The RM2.20 per share offer by Navis was rejected by Cocoaland’s board before First Pacific withdrew its non-binding offer of RM2.70 per share. First Pacific is controlled by Indonesian tycoon Anthony Salim of Salim Group. He emerged as a substantial shareholder of locally listed poultry farmer CAB Cakaran Corp Bhd early this year.

Cocoaland’s shares closed at RM2.24 last Thursday, giving the company a market capitalisation of RM512.51 million.

Tai tells The Edge that the door is still open to any potential buyer as the Liew family’s stake in Cocoaland is still up for sale.

“The family is prepared to sell the business because there is no second generation to take over. We are quite open to interested parties, be they foreign or local,” he says, adding however that there is no new or revised offer on the table yet.

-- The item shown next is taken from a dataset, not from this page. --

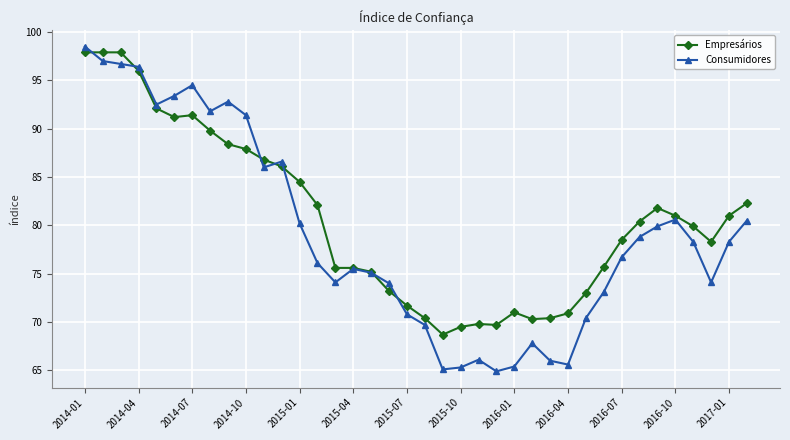

At how many categories does at least one series exceed 94?

5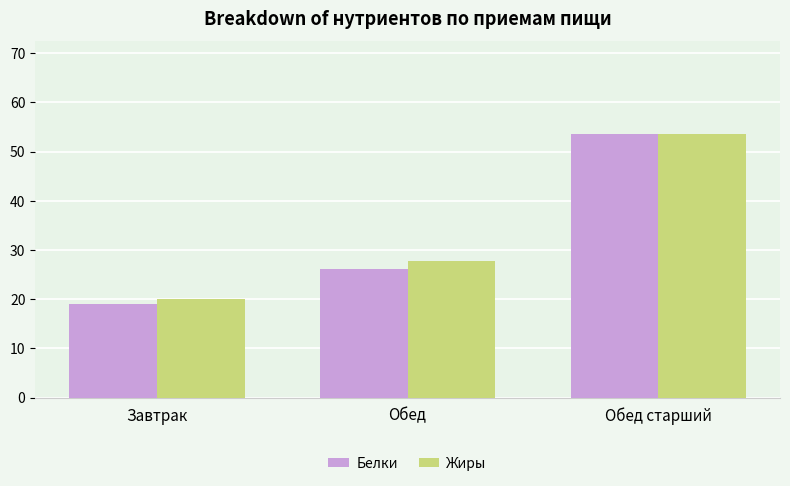

The Белки series shows 82.0 at Обед старший. True or false?

False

“Negotiations are ongoing. We [the management] wouldn’t know who the potential buyers are. But after two rounds of failure, I believe both parties will be more cautious. It’s all about good pricing, not only for the seller but also the buyer,” he comments.

“Some of the foreign manufacturers have started to bring their products into Malaysia, creating an uncomfortable environment for local manufacturers like us. The industry is very competitive; every player wants to make money but the domestic market is only that big.”